Objective: Repeat all of the records verbatim.

==*==

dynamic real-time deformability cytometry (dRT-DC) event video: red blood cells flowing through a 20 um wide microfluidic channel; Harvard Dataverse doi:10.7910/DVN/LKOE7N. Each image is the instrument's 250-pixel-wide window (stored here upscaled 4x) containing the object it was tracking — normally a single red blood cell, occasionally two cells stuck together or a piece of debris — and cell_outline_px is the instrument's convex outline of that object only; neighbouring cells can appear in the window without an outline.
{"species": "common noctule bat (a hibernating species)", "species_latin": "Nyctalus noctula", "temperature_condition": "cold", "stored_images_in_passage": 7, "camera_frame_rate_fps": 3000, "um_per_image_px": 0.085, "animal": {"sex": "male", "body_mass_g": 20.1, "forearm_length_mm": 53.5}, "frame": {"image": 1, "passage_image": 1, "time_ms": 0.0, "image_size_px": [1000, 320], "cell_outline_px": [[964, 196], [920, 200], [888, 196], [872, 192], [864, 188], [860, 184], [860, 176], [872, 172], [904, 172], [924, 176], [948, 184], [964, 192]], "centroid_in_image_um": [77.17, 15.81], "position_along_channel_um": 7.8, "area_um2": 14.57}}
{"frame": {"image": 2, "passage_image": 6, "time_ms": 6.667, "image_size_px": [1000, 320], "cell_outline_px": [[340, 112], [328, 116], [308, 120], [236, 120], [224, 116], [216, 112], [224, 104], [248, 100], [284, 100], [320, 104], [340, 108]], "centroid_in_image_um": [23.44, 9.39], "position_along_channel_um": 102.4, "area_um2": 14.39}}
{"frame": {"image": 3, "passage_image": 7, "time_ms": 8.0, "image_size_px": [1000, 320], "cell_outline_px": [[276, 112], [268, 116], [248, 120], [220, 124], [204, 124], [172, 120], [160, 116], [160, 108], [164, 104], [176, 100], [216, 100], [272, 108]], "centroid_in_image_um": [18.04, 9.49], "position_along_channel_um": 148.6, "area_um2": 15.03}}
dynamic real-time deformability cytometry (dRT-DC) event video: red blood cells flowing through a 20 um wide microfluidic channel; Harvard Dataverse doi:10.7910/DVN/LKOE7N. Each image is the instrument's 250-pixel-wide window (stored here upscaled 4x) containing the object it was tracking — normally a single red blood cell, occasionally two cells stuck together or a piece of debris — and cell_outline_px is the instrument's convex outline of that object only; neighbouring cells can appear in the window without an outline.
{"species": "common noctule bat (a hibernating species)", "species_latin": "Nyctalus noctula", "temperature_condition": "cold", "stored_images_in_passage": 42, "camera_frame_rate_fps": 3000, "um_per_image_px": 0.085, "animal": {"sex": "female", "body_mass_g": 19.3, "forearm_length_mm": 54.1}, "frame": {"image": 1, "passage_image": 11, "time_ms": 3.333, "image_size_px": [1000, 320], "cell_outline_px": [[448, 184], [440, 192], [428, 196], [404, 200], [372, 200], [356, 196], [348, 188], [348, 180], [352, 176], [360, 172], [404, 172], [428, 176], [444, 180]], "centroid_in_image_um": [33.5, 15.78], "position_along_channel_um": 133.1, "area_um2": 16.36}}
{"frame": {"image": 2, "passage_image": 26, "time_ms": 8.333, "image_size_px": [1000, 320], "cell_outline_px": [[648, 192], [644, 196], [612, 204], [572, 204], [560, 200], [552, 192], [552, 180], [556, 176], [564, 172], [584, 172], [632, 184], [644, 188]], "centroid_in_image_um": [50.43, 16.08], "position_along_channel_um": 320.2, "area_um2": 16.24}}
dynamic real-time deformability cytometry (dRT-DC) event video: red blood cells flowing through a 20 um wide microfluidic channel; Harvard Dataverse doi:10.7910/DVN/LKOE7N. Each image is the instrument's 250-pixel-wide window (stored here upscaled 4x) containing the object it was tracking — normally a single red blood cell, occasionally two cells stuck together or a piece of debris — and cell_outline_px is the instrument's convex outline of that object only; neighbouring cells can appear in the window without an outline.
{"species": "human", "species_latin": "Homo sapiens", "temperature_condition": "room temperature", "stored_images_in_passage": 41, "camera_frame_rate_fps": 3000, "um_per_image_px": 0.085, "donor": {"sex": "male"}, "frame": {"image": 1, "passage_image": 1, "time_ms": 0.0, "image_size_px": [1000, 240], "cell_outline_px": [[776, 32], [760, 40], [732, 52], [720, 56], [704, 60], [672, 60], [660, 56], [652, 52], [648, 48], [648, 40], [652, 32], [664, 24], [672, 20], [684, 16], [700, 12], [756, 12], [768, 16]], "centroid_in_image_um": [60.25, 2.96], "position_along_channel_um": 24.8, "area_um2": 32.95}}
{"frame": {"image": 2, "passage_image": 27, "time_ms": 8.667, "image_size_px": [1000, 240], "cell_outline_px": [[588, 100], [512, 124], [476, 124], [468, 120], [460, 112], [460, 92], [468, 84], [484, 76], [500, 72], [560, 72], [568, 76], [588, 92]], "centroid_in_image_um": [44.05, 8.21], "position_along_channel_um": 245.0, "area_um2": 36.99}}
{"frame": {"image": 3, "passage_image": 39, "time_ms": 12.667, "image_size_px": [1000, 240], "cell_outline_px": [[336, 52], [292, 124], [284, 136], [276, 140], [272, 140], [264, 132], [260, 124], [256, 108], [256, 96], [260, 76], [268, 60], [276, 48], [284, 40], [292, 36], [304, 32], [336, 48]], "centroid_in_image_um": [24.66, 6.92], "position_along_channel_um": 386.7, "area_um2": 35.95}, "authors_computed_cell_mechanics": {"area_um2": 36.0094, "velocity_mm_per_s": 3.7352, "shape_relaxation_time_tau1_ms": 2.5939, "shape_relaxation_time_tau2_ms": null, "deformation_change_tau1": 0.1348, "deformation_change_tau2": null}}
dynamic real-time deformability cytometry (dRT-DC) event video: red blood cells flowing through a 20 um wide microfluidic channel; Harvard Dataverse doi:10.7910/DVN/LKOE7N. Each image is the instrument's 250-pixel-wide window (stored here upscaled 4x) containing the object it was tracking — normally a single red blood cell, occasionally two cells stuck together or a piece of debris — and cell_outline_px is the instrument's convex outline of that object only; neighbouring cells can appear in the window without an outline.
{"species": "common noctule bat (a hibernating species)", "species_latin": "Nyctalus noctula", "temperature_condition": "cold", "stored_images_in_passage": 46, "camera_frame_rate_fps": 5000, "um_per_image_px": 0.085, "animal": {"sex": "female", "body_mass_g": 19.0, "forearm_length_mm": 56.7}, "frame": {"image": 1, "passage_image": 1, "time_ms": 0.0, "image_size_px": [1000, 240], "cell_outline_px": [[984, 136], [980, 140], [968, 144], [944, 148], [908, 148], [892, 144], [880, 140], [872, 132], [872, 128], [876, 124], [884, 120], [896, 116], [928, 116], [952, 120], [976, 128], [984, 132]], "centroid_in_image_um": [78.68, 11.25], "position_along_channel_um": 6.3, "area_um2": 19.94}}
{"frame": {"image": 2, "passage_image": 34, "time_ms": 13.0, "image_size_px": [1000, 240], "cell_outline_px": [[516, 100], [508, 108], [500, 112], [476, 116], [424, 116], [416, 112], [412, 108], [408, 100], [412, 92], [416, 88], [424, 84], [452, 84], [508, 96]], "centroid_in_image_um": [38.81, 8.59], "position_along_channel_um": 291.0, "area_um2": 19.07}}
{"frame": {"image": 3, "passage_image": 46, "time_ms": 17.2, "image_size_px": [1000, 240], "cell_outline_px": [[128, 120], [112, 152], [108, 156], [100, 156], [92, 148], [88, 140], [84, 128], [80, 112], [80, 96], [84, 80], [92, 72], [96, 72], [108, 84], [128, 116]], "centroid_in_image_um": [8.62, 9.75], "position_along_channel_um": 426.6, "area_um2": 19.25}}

==*==

Output of the exercise:
dynamic real-time deformability cytometry (dRT-DC) event video: red blood cells flowing through a 20 um wide microfluidic channel; Harvard Dataverse doi:10.7910/DVN/LKOE7N. Each image is the instrument's 250-pixel-wide window (stored here upscaled 4x) containing the object it was tracking — normally a single red blood cell, occasionally two cells stuck together or a piece of debris — and cell_outline_px is the instrument's convex outline of that object only; neighbouring cells can appear in the window without an outline.
{"species": "common noctule bat (a hibernating species)", "species_latin": "Nyctalus noctula", "temperature_condition": "cold", "stored_images_in_passage": 7, "camera_frame_rate_fps": 3000, "um_per_image_px": 0.085, "animal": {"sex": "male", "body_mass_g": 20.1, "forearm_length_mm": 53.5}, "frame": {"image": 1, "passage_image": 1, "time_ms": 0.0, "image_size_px": [1000, 320], "cell_outline_px": [[964, 196], [920, 200], [888, 196], [872, 192], [864, 188], [860, 184], [860, 176], [872, 172], [904, 172], [924, 176], [948, 184], [964, 192]], "centroid_in_image_um": [77.17, 15.81], "position_along_channel_um": 7.8, "area_um2": 14.57}}
{"frame": {"image": 2, "passage_image": 6, "time_ms": 6.667, "image_size_px": [1000, 320], "cell_outline_px": [[340, 112], [328, 116], [308, 120], [236, 120], [224, 116], [216, 112], [224, 104], [248, 100], [284, 100], [320, 104], [340, 108]], "centroid_in_image_um": [23.44, 9.39], "position_along_channel_um": 102.4, "area_um2": 14.39}}
{"frame": {"image": 3, "passage_image": 7, "time_ms": 8.0, "image_size_px": [1000, 320], "cell_outline_px": [[276, 112], [268, 116], [248, 120], [220, 124], [204, 124], [172, 120], [160, 116], [160, 108], [164, 104], [176, 100], [216, 100], [272, 108]], "centroid_in_image_um": [18.04, 9.49], "position_along_channel_um": 148.6, "area_um2": 15.03}}
dynamic real-time deformability cytometry (dRT-DC) event video: red blood cells flowing through a 20 um wide microfluidic channel; Harvard Dataverse doi:10.7910/DVN/LKOE7N. Each image is the instrument's 250-pixel-wide window (stored here upscaled 4x) containing the object it was tracking — normally a single red blood cell, occasionally two cells stuck together or a piece of debris — and cell_outline_px is the instrument's convex outline of that object only; neighbouring cells can appear in the window without an outline.
{"species": "common noctule bat (a hibernating species)", "species_latin": "Nyctalus noctula", "temperature_condition": "cold", "stored_images_in_passage": 42, "camera_frame_rate_fps": 3000, "um_per_image_px": 0.085, "animal": {"sex": "female", "body_mass_g": 19.3, "forearm_length_mm": 54.1}, "frame": {"image": 1, "passage_image": 11, "time_ms": 3.333, "image_size_px": [1000, 320], "cell_outline_px": [[448, 184], [440, 192], [428, 196], [404, 200], [372, 200], [356, 196], [348, 188], [348, 180], [352, 176], [360, 172], [404, 172], [428, 176], [444, 180]], "centroid_in_image_um": [33.5, 15.78], "position_along_channel_um": 133.1, "area_um2": 16.36}}
{"frame": {"image": 2, "passage_image": 26, "time_ms": 8.333, "image_size_px": [1000, 320], "cell_outline_px": [[648, 192], [644, 196], [612, 204], [572, 204], [560, 200], [552, 192], [552, 180], [556, 176], [564, 172], [584, 172], [632, 184], [644, 188]], "centroid_in_image_um": [50.43, 16.08], "position_along_channel_um": 320.2, "area_um2": 16.24}}
dynamic real-time deformability cytometry (dRT-DC) event video: red blood cells flowing through a 20 um wide microfluidic channel; Harvard Dataverse doi:10.7910/DVN/LKOE7N. Each image is the instrument's 250-pixel-wide window (stored here upscaled 4x) containing the object it was tracking — normally a single red blood cell, occasionally two cells stuck together or a piece of debris — and cell_outline_px is the instrument's convex outline of that object only; neighbouring cells can appear in the window without an outline.
{"species": "human", "species_latin": "Homo sapiens", "temperature_condition": "room temperature", "stored_images_in_passage": 41, "camera_frame_rate_fps": 3000, "um_per_image_px": 0.085, "donor": {"sex": "male"}, "frame": {"image": 1, "passage_image": 1, "time_ms": 0.0, "image_size_px": [1000, 240], "cell_outline_px": [[776, 32], [760, 40], [732, 52], [720, 56], [704, 60], [672, 60], [660, 56], [652, 52], [648, 48], [648, 40], [652, 32], [664, 24], [672, 20], [684, 16], [700, 12], [756, 12], [768, 16]], "centroid_in_image_um": [60.25, 2.96], "position_along_channel_um": 24.8, "area_um2": 32.95}}
{"frame": {"image": 2, "passage_image": 27, "time_ms": 8.667, "image_size_px": [1000, 240], "cell_outline_px": [[588, 100], [512, 124], [476, 124], [468, 120], [460, 112], [460, 92], [468, 84], [484, 76], [500, 72], [560, 72], [568, 76], [588, 92]], "centroid_in_image_um": [44.05, 8.21], "position_along_channel_um": 245.0, "area_um2": 36.99}}
{"frame": {"image": 3, "passage_image": 39, "time_ms": 12.667, "image_size_px": [1000, 240], "cell_outline_px": [[336, 52], [292, 124], [284, 136], [276, 140], [272, 140], [264, 132], [260, 124], [256, 108], [256, 96], [260, 76], [268, 60], [276, 48], [284, 40], [292, 36], [304, 32], [336, 48]], "centroid_in_image_um": [24.66, 6.92], "position_along_channel_um": 386.7, "area_um2": 35.95}, "authors_computed_cell_mechanics": {"area_um2": 36.0094, "velocity_mm_per_s": 3.7352, "shape_relaxation_time_tau1_ms": 2.5939, "shape_relaxation_time_tau2_ms": null, "deformation_change_tau1": 0.1348, "deformation_change_tau2": null}}
dynamic real-time deformability cytometry (dRT-DC) event video: red blood cells flowing through a 20 um wide microfluidic channel; Harvard Dataverse doi:10.7910/DVN/LKOE7N. Each image is the instrument's 250-pixel-wide window (stored here upscaled 4x) containing the object it was tracking — normally a single red blood cell, occasionally two cells stuck together or a piece of debris — and cell_outline_px is the instrument's convex outline of that object only; neighbouring cells can appear in the window without an outline.
{"species": "common noctule bat (a hibernating species)", "species_latin": "Nyctalus noctula", "temperature_condition": "cold", "stored_images_in_passage": 46, "camera_frame_rate_fps": 5000, "um_per_image_px": 0.085, "animal": {"sex": "female", "body_mass_g": 19.0, "forearm_length_mm": 56.7}, "frame": {"image": 1, "passage_image": 1, "time_ms": 0.0, "image_size_px": [1000, 240], "cell_outline_px": [[984, 136], [980, 140], [968, 144], [944, 148], [908, 148], [892, 144], [880, 140], [872, 132], [872, 128], [876, 124], [884, 120], [896, 116], [928, 116], [952, 120], [976, 128], [984, 132]], "centroid_in_image_um": [78.68, 11.25], "position_along_channel_um": 6.3, "area_um2": 19.94}}
{"frame": {"image": 2, "passage_image": 34, "time_ms": 13.0, "image_size_px": [1000, 240], "cell_outline_px": [[516, 100], [508, 108], [500, 112], [476, 116], [424, 116], [416, 112], [412, 108], [408, 100], [412, 92], [416, 88], [424, 84], [452, 84], [508, 96]], "centroid_in_image_um": [38.81, 8.59], "position_along_channel_um": 291.0, "area_um2": 19.07}}
{"frame": {"image": 3, "passage_image": 46, "time_ms": 17.2, "image_size_px": [1000, 240], "cell_outline_px": [[128, 120], [112, 152], [108, 156], [100, 156], [92, 148], [88, 140], [84, 128], [80, 112], [80, 96], [84, 80], [92, 72], [96, 72], [108, 84], [128, 116]], "centroid_in_image_um": [8.62, 9.75], "position_along_channel_um": 426.6, "area_um2": 19.25}}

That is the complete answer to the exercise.